In attempting to understand how scikit decision tree behaves for onehot encoded data I have following :

X = [[1,0,1] , [1,1,1]]
Y = [1,2]

clf = tree.DecisionTreeClassifier(criterion='entropy')
clf = clf.fit(X, Y)

print(clf.predict([1,0,1]))
print(clf.predict([1,1,1]))

print(clf.predict_proba([1,0,1]))
print(clf.predict_proba([1,1,1]))

Which returns :

[1]
[2]
[[ 1.  0.]]
[[ 0.  1.]]

Reading doc for predict_proba http://scikit-learn.org/stable/modules/generated/sklearn.tree.DecisionTreeClassifier.html#sklearn.tree.DecisionTreeClassifier.predict_proba states following should be returned :

p : array of shape = [n_samples, n_classes], or a list of n_outputs such arrays if n_outputs > 1. The class probabilities of the input samples.
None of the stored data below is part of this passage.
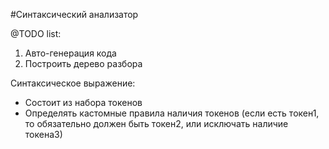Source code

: #Синтаксический анализатор

@TODO list:
1) Авто-генерация кода
2) Построить дерево разбора

Синтаксическое выражение:
 - Состоит из набора токенов
 - Определять кастомные правила наличия токенов (если есть токен1, то обязательно должен быть токен2, или исключать наличие токена3)
 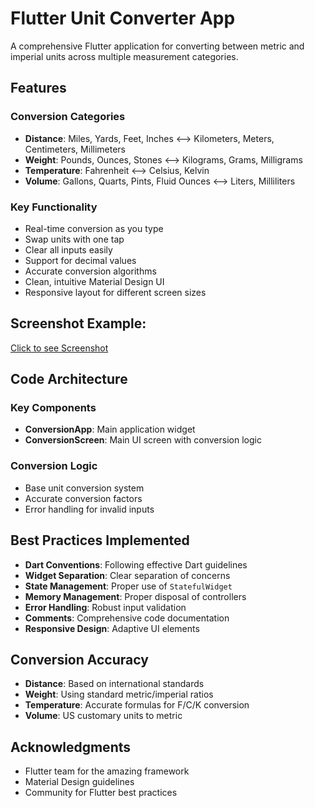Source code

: # Flutter Unit Converter App

A comprehensive Flutter application for converting between metric and imperial units across multiple measurement categories.

## Features

### Conversion Categories

- **Distance**: Miles, Yards, Feet, Inches ⟷ Kilometers, Meters, Centimeters, Millimeters  
- **Weight**: Pounds, Ounces, Stones ⟷ Kilograms, Grams, Milligrams  
- **Temperature**: Fahrenheit ⟷ Celsius, Kelvin  
- **Volume**: Gallons, Quarts, Pints, Fluid Ounces ⟷ Liters, Milliliters  

### Key Functionality

- Real-time conversion as you type  
- Swap units with one tap  
- Clear all inputs easily  
- Support for decimal values  
- Accurate conversion algorithms  
- Clean, intuitive Material Design UI  
- Responsive layout for different screen sizes  

## Screenshot Example:
[Click to see Screenshot](Screenshot_Example.png)

## Code Architecture

### Key Components

- **ConversionApp**: Main application widget  
- **ConversionScreen**: Main UI screen with conversion logic  

### Conversion Logic

- Base unit conversion system  
- Accurate conversion factors  
- Error handling for invalid inputs  

## Best Practices Implemented

- **Dart Conventions**: Following effective Dart guidelines  
- **Widget Separation**: Clear separation of concerns  
- **State Management**: Proper use of `StatefulWidget`  
- **Memory Management**: Proper disposal of controllers  
- **Error Handling**: Robust input validation  
- **Comments**: Comprehensive code documentation  
- **Responsive Design**: Adaptive UI elements  

## Conversion Accuracy

- **Distance**: Based on international standards  
- **Weight**: Using standard metric/imperial ratios  
- **Temperature**: Accurate formulas for F/C/K conversion  
- **Volume**: US customary units to metric  

## Acknowledgments

- Flutter team for the amazing framework  
- Material Design guidelines  
- Community for Flutter best practices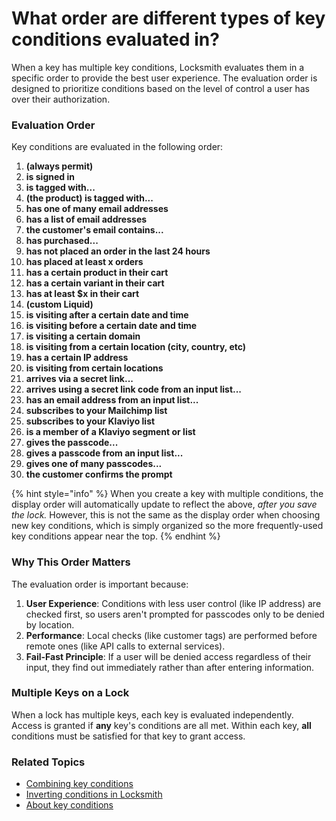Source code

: # What order are different types of key conditions evaluated in?

When a key has multiple key conditions, Locksmith evaluates them in a specific order to provide the best user experience. The evaluation order is designed to prioritize conditions based on the level of control a user has over their authorization.

### Evaluation Order

Key conditions are evaluated in the following order:

1. **(always permit)**
2. **is signed in**
3. **is tagged with...**
4. **(the product) is tagged with...**
5. **has one of many email addresses**
6. **has a list of email addresses**
7. **the customer's email contains...**
8. **has purchased...**
9. **has not placed an order in the last 24 hours**
10. **has placed at least x orders**
11. **has a certain product in their cart**
12. **has a certain variant in their cart**
13. **has at least $x in their cart**
14. **(custom Liquid)**
15. **is visiting after a certain date and time**
16. **is visiting before a certain date and time**
17. **is visiting a certain domain**
18. **is visiting from a certain location (city, country, etc)**
19. **has a certain IP address**
20. **is visiting from certain locations**
21. **arrives via a secret link...**
22. **arrives using a secret link code from an input list...**
23. **has an email address from an input list...**
24. **subscribes to your Mailchimp list**
25. **subscribes to your Klaviyo list**
26. **is a member of a Klaviyo segment or list**
27. **gives the passcode...**
28. **gives a passcode from an input list...**
29. **gives one of many passcodes...**
30. **the customer confirms the prompt**

{% hint style="info" %}
When you create a key with multiple conditions, the display order will automatically update to reflect the above, _after you save the lock._ However, this is not the same as the display order when choosing new key conditions, which is simply organized so the more frequently-used key conditions appear near the top.
{% endhint %}

### Why This Order Matters

The evaluation order is important because:

1. **User Experience**: Conditions with less user control (like IP address) are checked first, so users aren't prompted for passcodes only to be denied by location.
2. **Performance**: Local checks (like customer tags) are performed before remote ones (like API calls to external services).
3. **Fail-Fast Principle**: If a user will be denied access regardless of their input, they find out immediately rather than after entering information.

### Multiple Keys on a Lock

When a lock has multiple keys, each key is evaluated independently. Access is granted if **any** key's conditions are all met. Within each key, **all** conditions must be satisfied for that key to grant access.&#x20;

### Related Topics

* [Combining key conditions](../keys/more/combining-key-conditions.md)
* [Inverting conditions in Locksmith](../keys/more/inverting-conditions-in-locksmith.md)
* [About key conditions](../keys/about-key-conditions.md)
The order of the classes corresponds to that in the attribute classes_.

Probability of correctness for given input value should be returned ? How return values [[ 1. 0.]] , [[ 0. 1.]] correspond to class probabilities for input samples ?

1

1 Answers

1
votes

For instance clf.predict_proba([1,0,1]) gives the following:

[[         1.                          0.        ]]                # sample 1
#          ^                           ^
# probability for class 1     probability for class 2

So the prediction says the probability of this sample [1,0,1] to be class 1 is 1, to be class 2 is 0. So the prediction should be 1 which is the same as clf.predict([1,0,1]) gives you. This could also be other values for instance [[0.8, 0.2]], so the class with the largest probability is considered as the predicted value.